Items from a dataset:

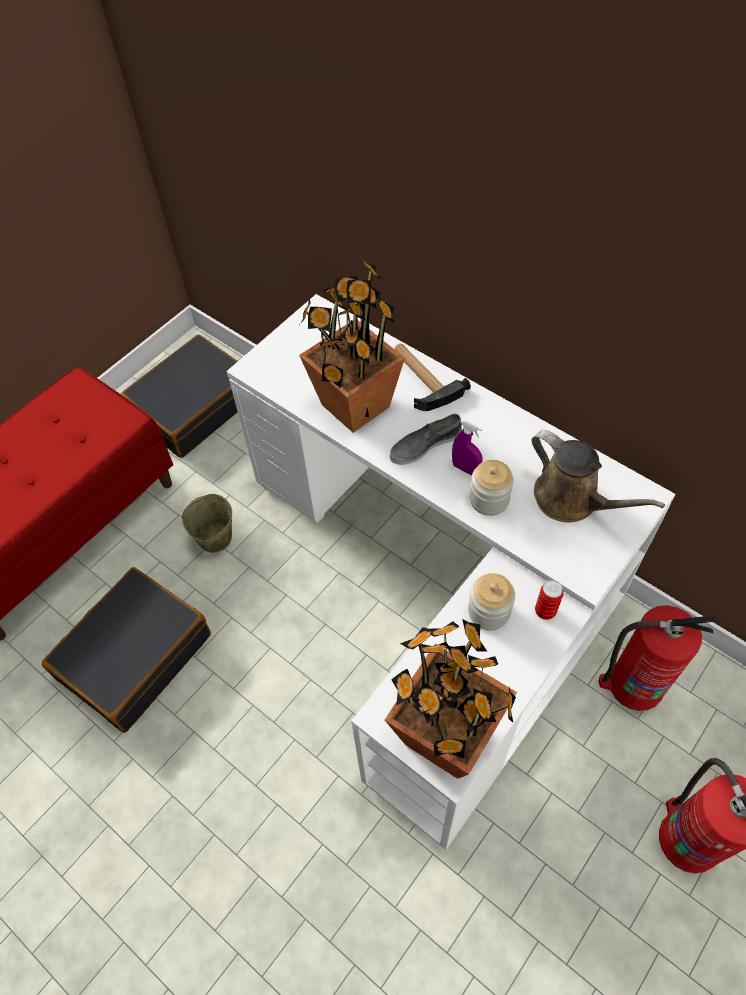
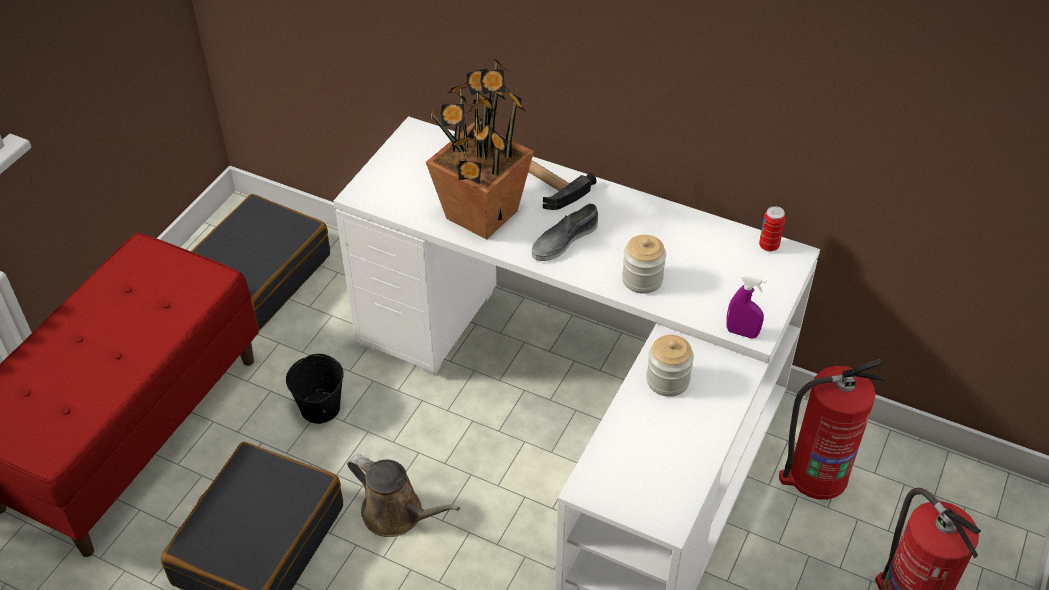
camera: 15 degrees left, 10 degrees down
(215, 538) = (320, 408): beige bucket -> black bucket
(446, 737) = (656, 495): potted plant -> none
(465, 468) = (611, 256): purple spray bottle -> purple spray bottle (742, 333)
(545, 611) = (722, 371): can -> can (768, 246)
(572, 499) = (723, 268): brown watering can -> brown watering can (397, 514)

* [Goal of the exercise]
Leaving pictures aside, write out each record above exactly as given.

* [Finished task]
camera: 15 degrees left, 10 degrees down
(215, 538) = (320, 408): beige bucket -> black bucket
(446, 737) = (656, 495): potted plant -> none
(465, 468) = (611, 256): purple spray bottle -> purple spray bottle (742, 333)
(545, 611) = (722, 371): can -> can (768, 246)
(572, 499) = (723, 268): brown watering can -> brown watering can (397, 514)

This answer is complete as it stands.